La critique de l’austérité budgétaire européenne

Alors que le projet de loi de ratification du «pacte budgétaire européen» – officiellement appelé «Traité sur la stabilité, la coordination et la gouvernance» (TSCG) – vient d’être adopté par une majorité des députés de l’Assemblée nationale française, ce texte a fait l’objet d’un débat contradictoire qui a permis à ces opposants – de gauche et de droite – de faire entendre leurs arguments. En quoi consiste ce discours de refus de l’austérité budgétaire?

Les opposants au TSCG ont d’abord souligné une contradiction politique du président socialiste François Hollande, qui a accepté le « pacte budgétaire européen » négocié par le couple Merkel-Sarkozy, alors même qu’il s’était engagé lors de la campagne présidentielle à le renégocier une fois au pouvoir. Le symbole politique est lourd de sens: un président de gauche veut faire ratifier un traité de droite, pensé et rédigé par le couple Merkel-Sarkozy.

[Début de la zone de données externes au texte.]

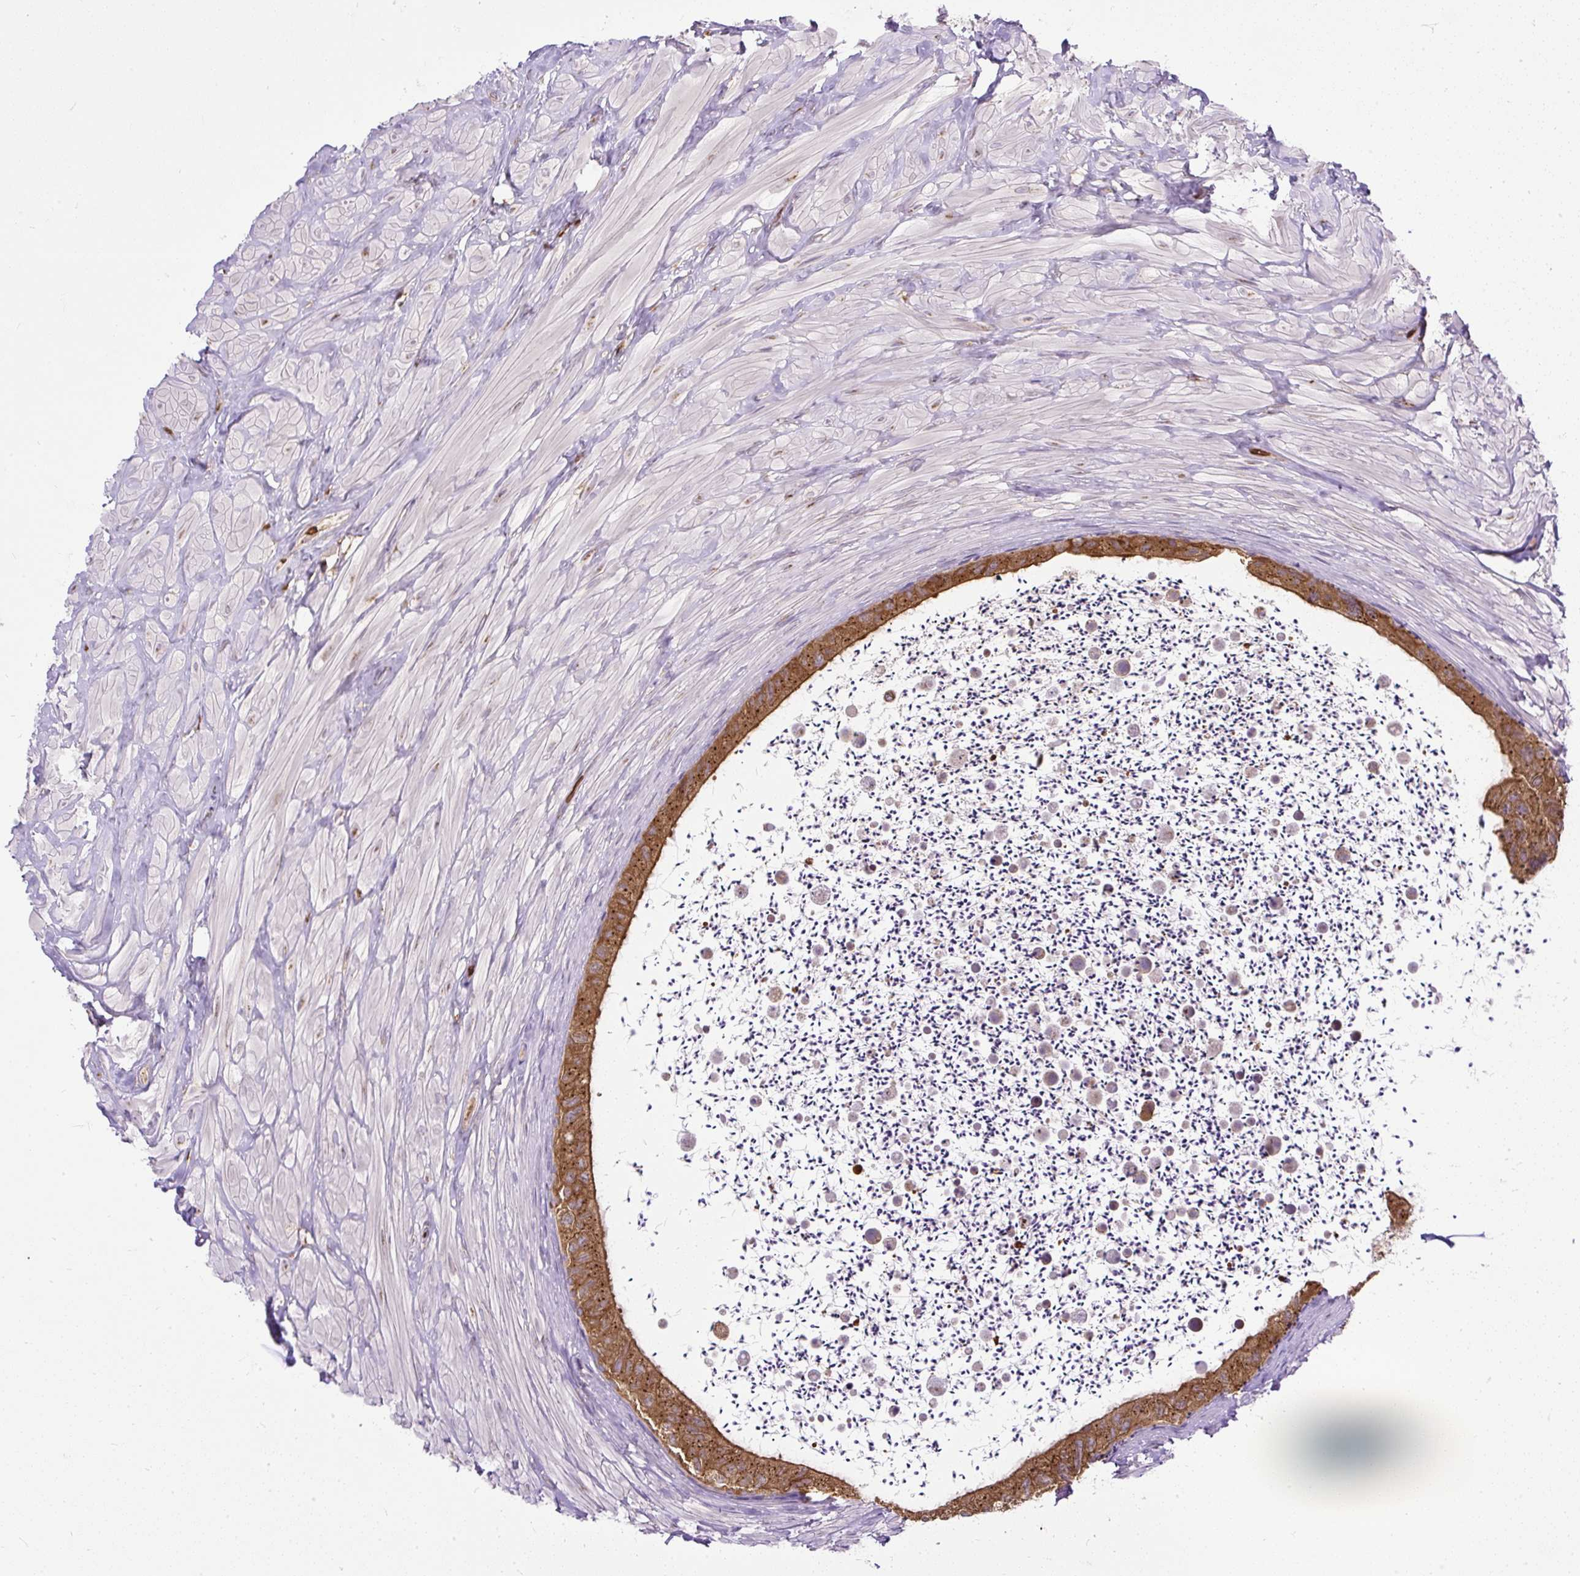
{"staining": {"intensity": "strong", "quantity": ">75%", "location": "cytoplasmic/membranous"}, "tissue": "epididymis", "cell_type": "Glandular cells", "image_type": "normal", "snomed": [{"axis": "morphology", "description": "Normal tissue, NOS"}, {"axis": "topography", "description": "Epididymis"}, {"axis": "topography", "description": "Peripheral nerve tissue"}], "caption": "Protein expression analysis of normal epididymis reveals strong cytoplasmic/membranous expression in about >75% of glandular cells.", "gene": "SMC4", "patient": {"sex": "male", "age": 32}}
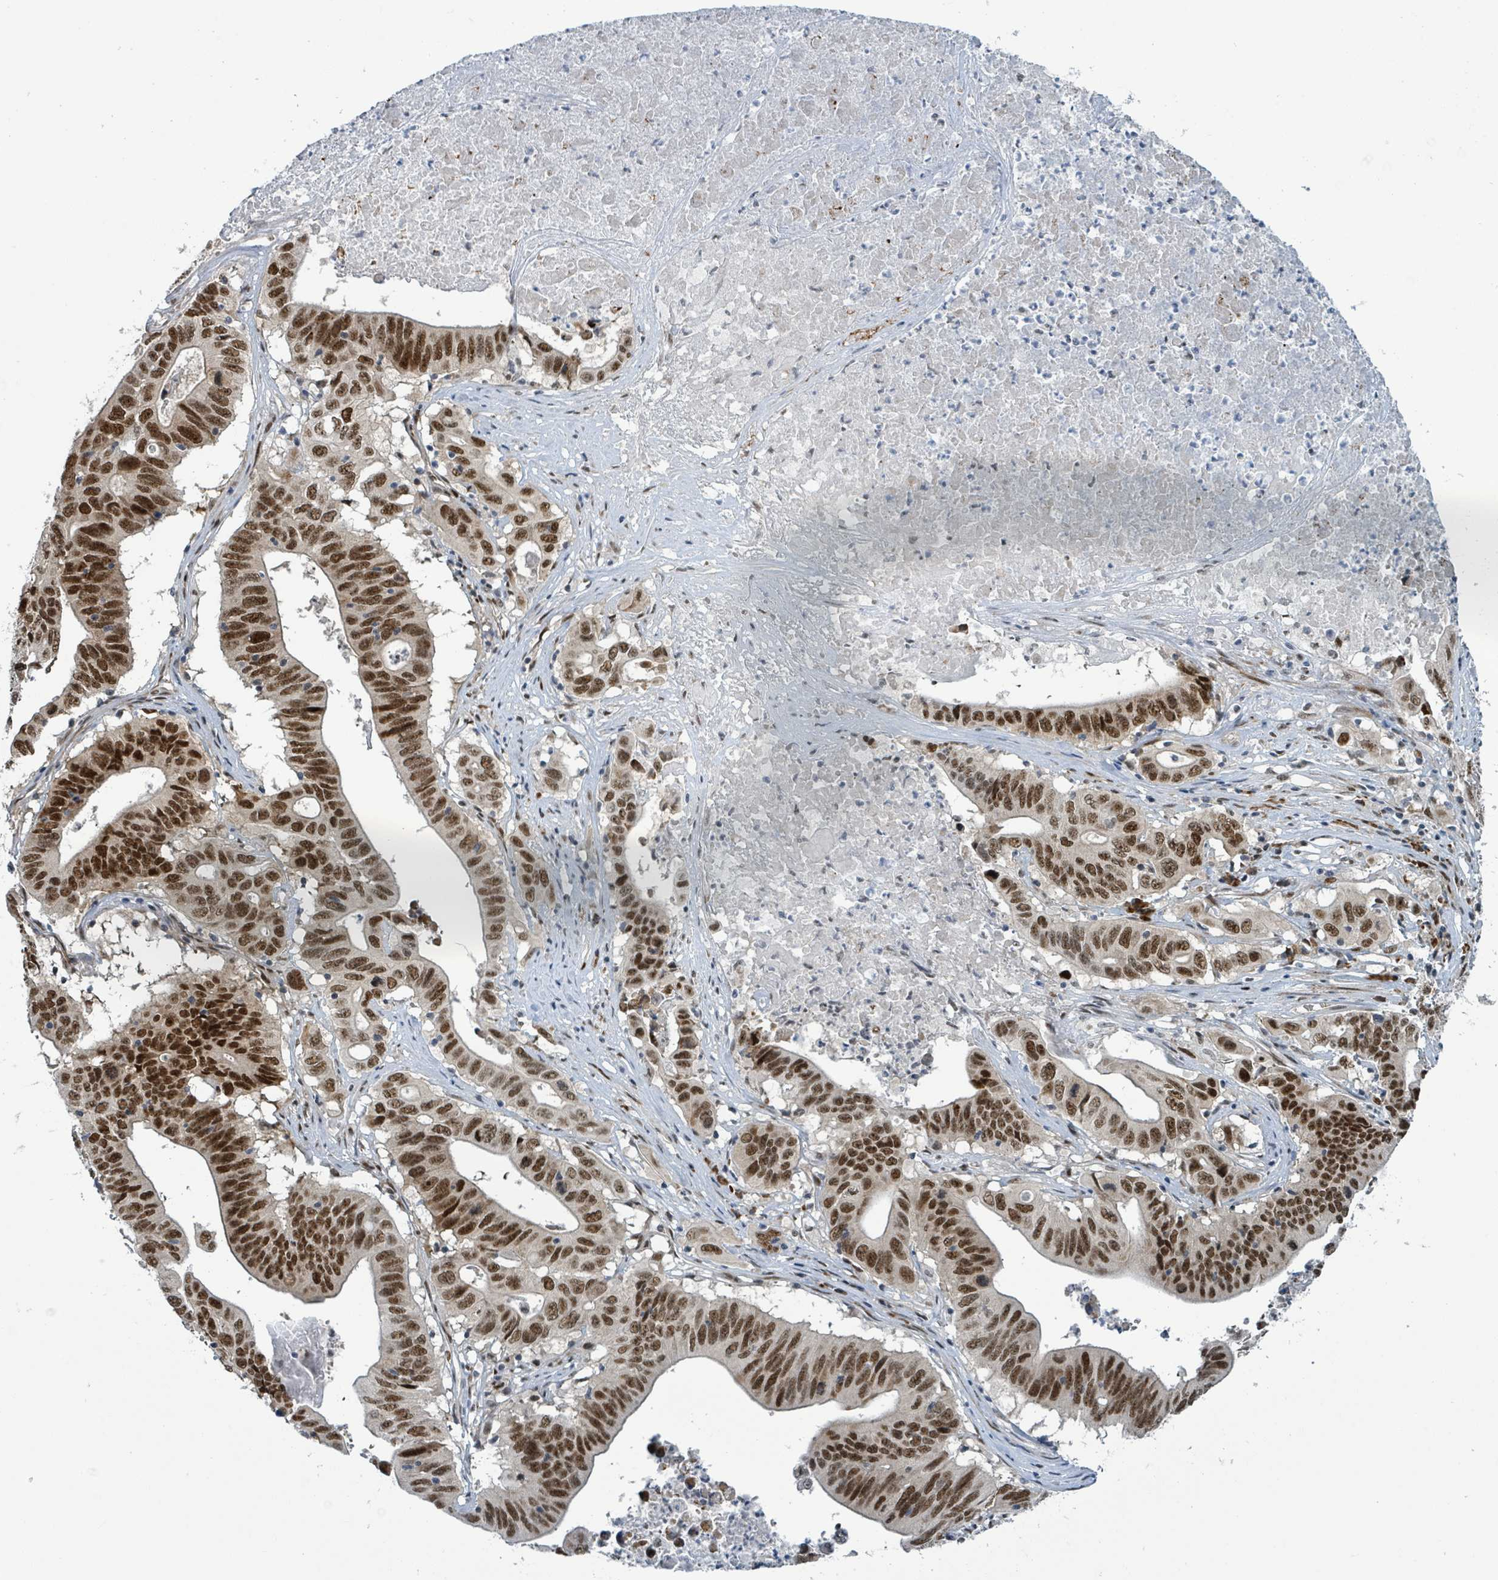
{"staining": {"intensity": "strong", "quantity": ">75%", "location": "nuclear"}, "tissue": "lung cancer", "cell_type": "Tumor cells", "image_type": "cancer", "snomed": [{"axis": "morphology", "description": "Adenocarcinoma, NOS"}, {"axis": "topography", "description": "Lung"}], "caption": "Brown immunohistochemical staining in human lung cancer (adenocarcinoma) displays strong nuclear positivity in about >75% of tumor cells. Using DAB (3,3'-diaminobenzidine) (brown) and hematoxylin (blue) stains, captured at high magnification using brightfield microscopy.", "gene": "KLF3", "patient": {"sex": "female", "age": 60}}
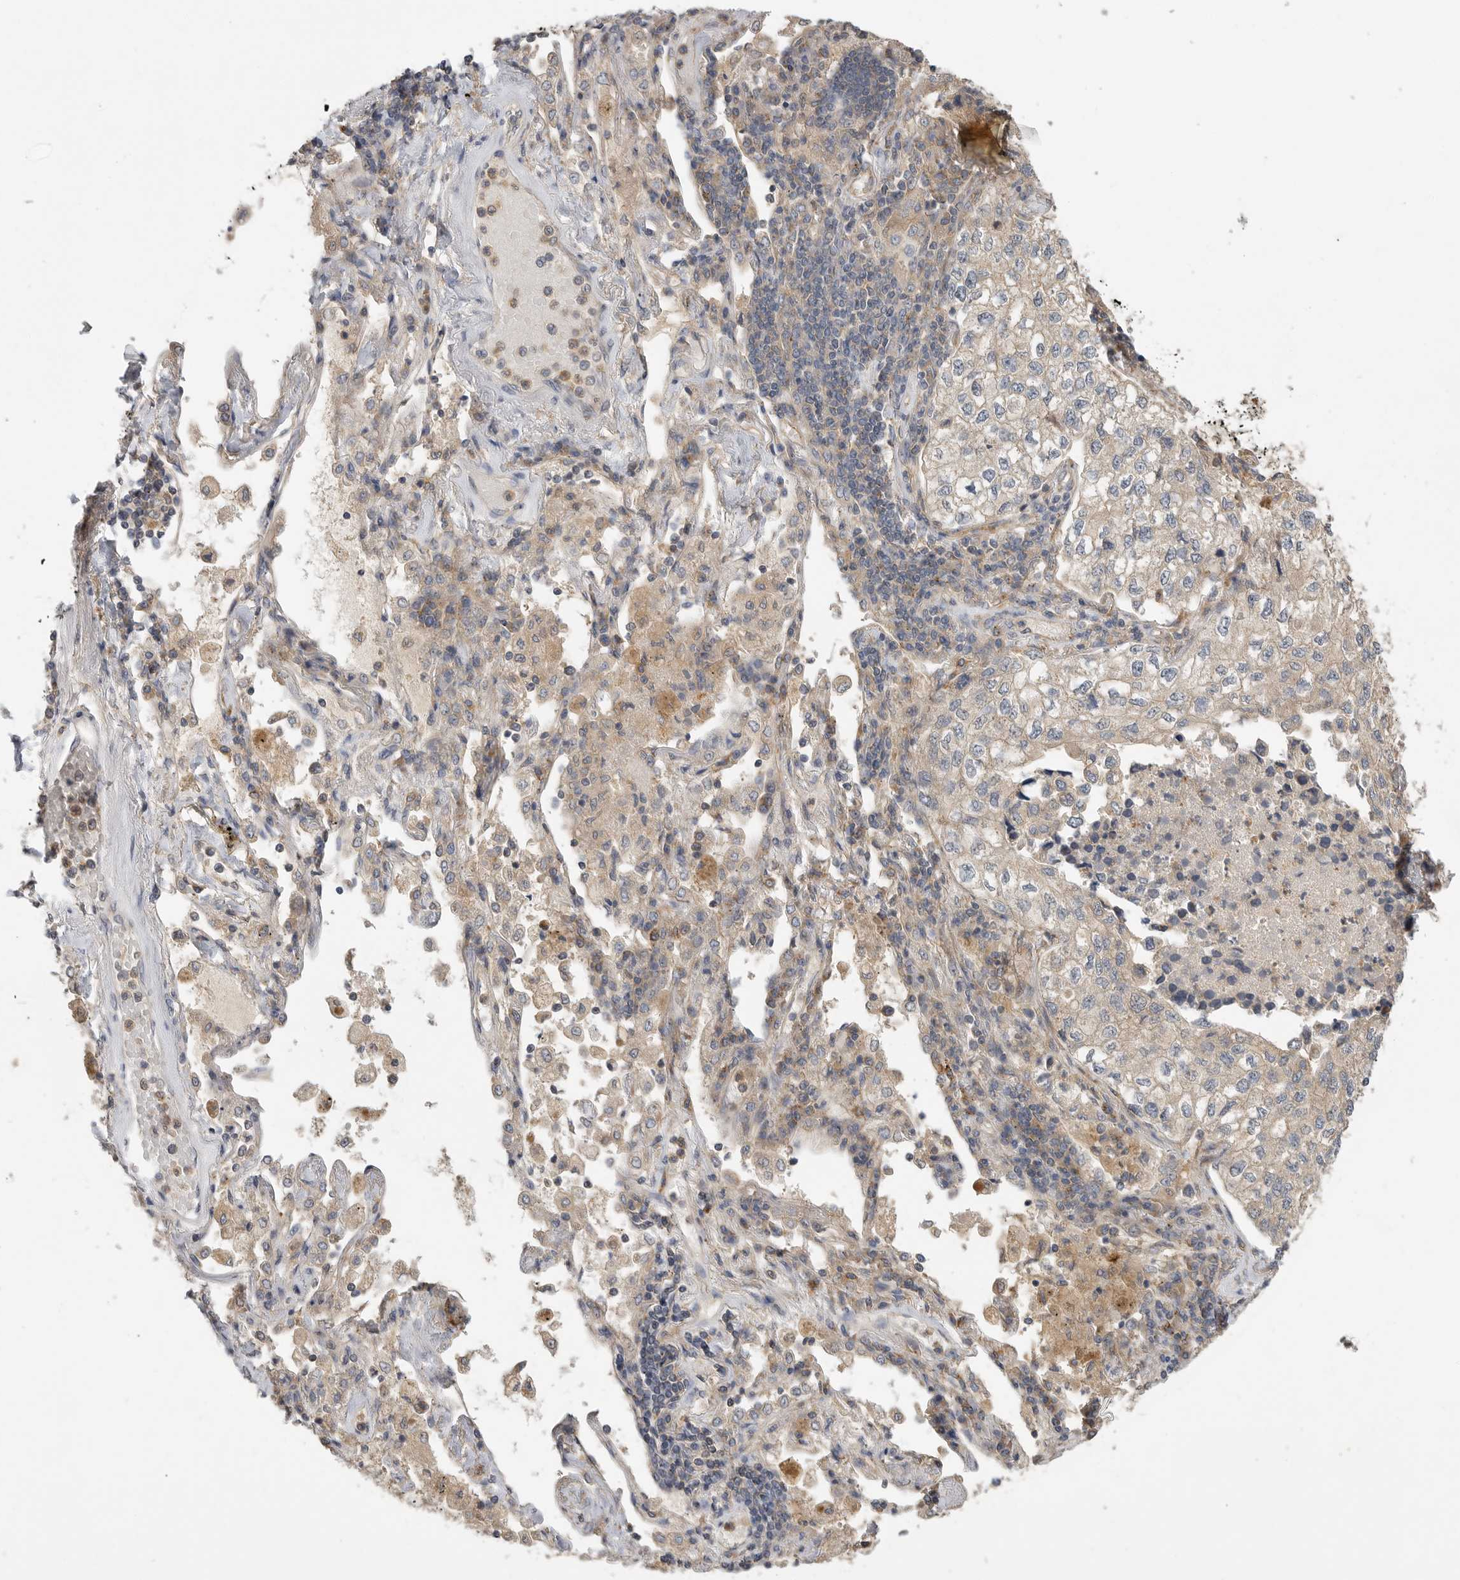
{"staining": {"intensity": "weak", "quantity": "<25%", "location": "cytoplasmic/membranous"}, "tissue": "lung cancer", "cell_type": "Tumor cells", "image_type": "cancer", "snomed": [{"axis": "morphology", "description": "Adenocarcinoma, NOS"}, {"axis": "topography", "description": "Lung"}], "caption": "This is a histopathology image of IHC staining of lung adenocarcinoma, which shows no positivity in tumor cells.", "gene": "ZNF232", "patient": {"sex": "male", "age": 63}}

Outre cet argument de cohérence ou de contradiction politique, sur le fond, le TSCG est critiqué pour ce qu’il représente symboliquement: un «pacte d’austérité budgétaire». L’interdiction de principe du déficit structurel et du déséquilibre budgétaire consacre il est vrai un courant idéologique, l’orthodoxie budgétaire, doctrine désormais prônée par l’axe Bruxelles-Berlin. Peut-on relancer l’économie européenne par une politique d’austérité générale et (quasi absolue)? L’interrogation est légitime.

Certains ont également souligné que cette orthodoxie budgétaire revenait à condamner cette forme d’endettement que représente l’investissement public. Or, celui-ci est un moteur de croissance, de création de richesses et d’emplois. Cette voie est proscrite, écartée en faveur d’une relance économique par l’austérité, une gageure… Cette interdiction de principe est prolongée par des mécanismes supranationaux de contrôle de la discipline budgétaire des Etats. Ils prescrivent aux Etats et donc aux peuples le port d’un corset orthopédique en guise de punition collective, alors que les marchés sont les principaux instigateurs et responsables de la crise financière, économique et sociale qui sévit en Europe.

Si un « pacte de croissance » a effectivement été adopté après l’élection de François Hollande, celui-ci a été perçu comme insuffisant pour relancer la croissance et l’emploi. La rigueur de ce pacte budgétaire contraste il est vrai avec la faiblesse du pacte dit de croissance. Non seulement le « volet croissance » annexé au TSCG existait déjà en partie dans des engagements précédents, mais son niveau est significatif d’un déficit de volontarisme politique en la matière: 120 milliards d’euros, soit 1% du PIB de la zone euro. Une rapide comparaison avec les efforts consentis pour « sauver les banques » met en lumière l’ordre des priorités de cette Europe imprégnée par les dogmes libéraux et incapable d’élaborer un « pacte de croissance » digne de ce nom. C’est ce déséquilibre et cet ordre des priorités en faveur de l’austérité qui a été, est vilipendé. Si le principe même d’un programme d’investissements européens et l’augmentation de la capacité de prêt de la BEI n’ont pas été critiqués, ce n’est pas le cas du niveau de ces investissements considéré à la fois comme pas à la hauteur des besoins et loin de contrebalancer les effets des politiques de rigueur actuelles.

Au-delà des règles d’austérité budgétaire que prévoit le pacte européen (voir chroniques précédentes), ses opposants pointent l’atteinte à la souveraineté nationale que représentent le renforcement des mécanismes nationaux et supranationaux de contrôle de la discipline budgétaire des Etats. Selon eux, la crise offre ici une occasion historique à la technocratie de s’imposer à la démocratie et aux peuples souverains. Le spectre du gouvernement des juges européens se dessine également, puisqu’un contrôle juridictionnel supranational est prévu pour vérifier le respect des engagements des Etats. Dans ces conditions, le TSCG est perçu comme portant atteinte à la souveraineté budgétaire de la France et au droit des parlementaires de décider librement du budget de la Nation et de la Sécurité sociale. Ce ne serait plus les représentants élus par le peuple qui décideraient des choix budgétaires ainsi que des orientations économiques et sociales, mais des institutions de l’Union européenne (la Commission de Bruxelles et le Conseil en dernier ressort).

Fondés ou infondés, ces arguments ont le mérite d’avoir pu s’exprimer dans le cadre d’un débat contradictoire. La démocratie en sort-elle renforcée pour autant? Certes, il revient aux peuples et à leurs représentants légitimes de prendre leur destin en main, en décidant d’emprunter ou non la voie de l’austérité. Toutefois, cette liberté souveraine posée en principe démocratique ne masque-t-elle pas une donnée financière implacable: l’absence de choix réel?